- [Input records]:

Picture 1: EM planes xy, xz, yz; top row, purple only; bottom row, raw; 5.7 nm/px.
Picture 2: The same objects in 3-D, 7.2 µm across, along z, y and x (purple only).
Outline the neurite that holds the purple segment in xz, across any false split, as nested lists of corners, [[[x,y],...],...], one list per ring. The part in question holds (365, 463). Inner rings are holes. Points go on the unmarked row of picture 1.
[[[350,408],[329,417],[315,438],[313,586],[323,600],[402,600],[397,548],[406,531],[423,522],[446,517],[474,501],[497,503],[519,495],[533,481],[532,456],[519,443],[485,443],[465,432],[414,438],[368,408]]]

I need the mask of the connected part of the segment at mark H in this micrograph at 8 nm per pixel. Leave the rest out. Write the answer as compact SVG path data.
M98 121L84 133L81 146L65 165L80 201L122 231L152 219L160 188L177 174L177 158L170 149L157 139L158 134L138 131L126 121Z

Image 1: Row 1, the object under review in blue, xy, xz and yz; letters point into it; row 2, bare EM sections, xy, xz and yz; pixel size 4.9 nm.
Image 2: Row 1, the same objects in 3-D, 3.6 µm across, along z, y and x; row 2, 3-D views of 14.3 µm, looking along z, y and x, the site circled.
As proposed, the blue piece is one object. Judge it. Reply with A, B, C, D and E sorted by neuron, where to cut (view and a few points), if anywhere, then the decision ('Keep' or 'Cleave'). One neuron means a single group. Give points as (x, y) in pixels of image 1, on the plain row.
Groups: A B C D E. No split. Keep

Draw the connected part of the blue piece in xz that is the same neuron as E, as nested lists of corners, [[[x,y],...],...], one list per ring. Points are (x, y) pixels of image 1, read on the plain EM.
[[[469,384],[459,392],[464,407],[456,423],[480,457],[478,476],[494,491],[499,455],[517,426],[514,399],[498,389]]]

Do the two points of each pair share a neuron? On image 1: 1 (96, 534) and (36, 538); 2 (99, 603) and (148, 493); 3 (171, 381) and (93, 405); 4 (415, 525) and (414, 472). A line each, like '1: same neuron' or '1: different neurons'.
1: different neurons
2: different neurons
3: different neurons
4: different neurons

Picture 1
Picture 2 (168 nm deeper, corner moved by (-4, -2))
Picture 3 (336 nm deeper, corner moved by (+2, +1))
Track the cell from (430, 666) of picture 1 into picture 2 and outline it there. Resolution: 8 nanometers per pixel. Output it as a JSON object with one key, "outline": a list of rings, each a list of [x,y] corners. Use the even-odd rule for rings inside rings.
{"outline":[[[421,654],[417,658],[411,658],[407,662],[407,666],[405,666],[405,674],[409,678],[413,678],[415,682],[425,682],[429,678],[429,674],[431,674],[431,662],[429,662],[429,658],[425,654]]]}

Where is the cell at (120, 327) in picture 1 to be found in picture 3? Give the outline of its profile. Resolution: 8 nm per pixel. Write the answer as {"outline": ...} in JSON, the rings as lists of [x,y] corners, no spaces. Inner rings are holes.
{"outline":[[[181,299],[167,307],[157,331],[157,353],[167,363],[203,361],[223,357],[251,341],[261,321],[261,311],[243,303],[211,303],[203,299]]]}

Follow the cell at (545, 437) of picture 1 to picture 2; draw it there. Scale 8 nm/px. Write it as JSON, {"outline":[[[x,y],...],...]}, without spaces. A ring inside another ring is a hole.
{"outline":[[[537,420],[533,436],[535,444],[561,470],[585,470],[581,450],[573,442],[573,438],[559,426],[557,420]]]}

- [Task item]:
How many lines in the entries above hold the word "objects"? Reply with the number by itself.

- [Written response]:
2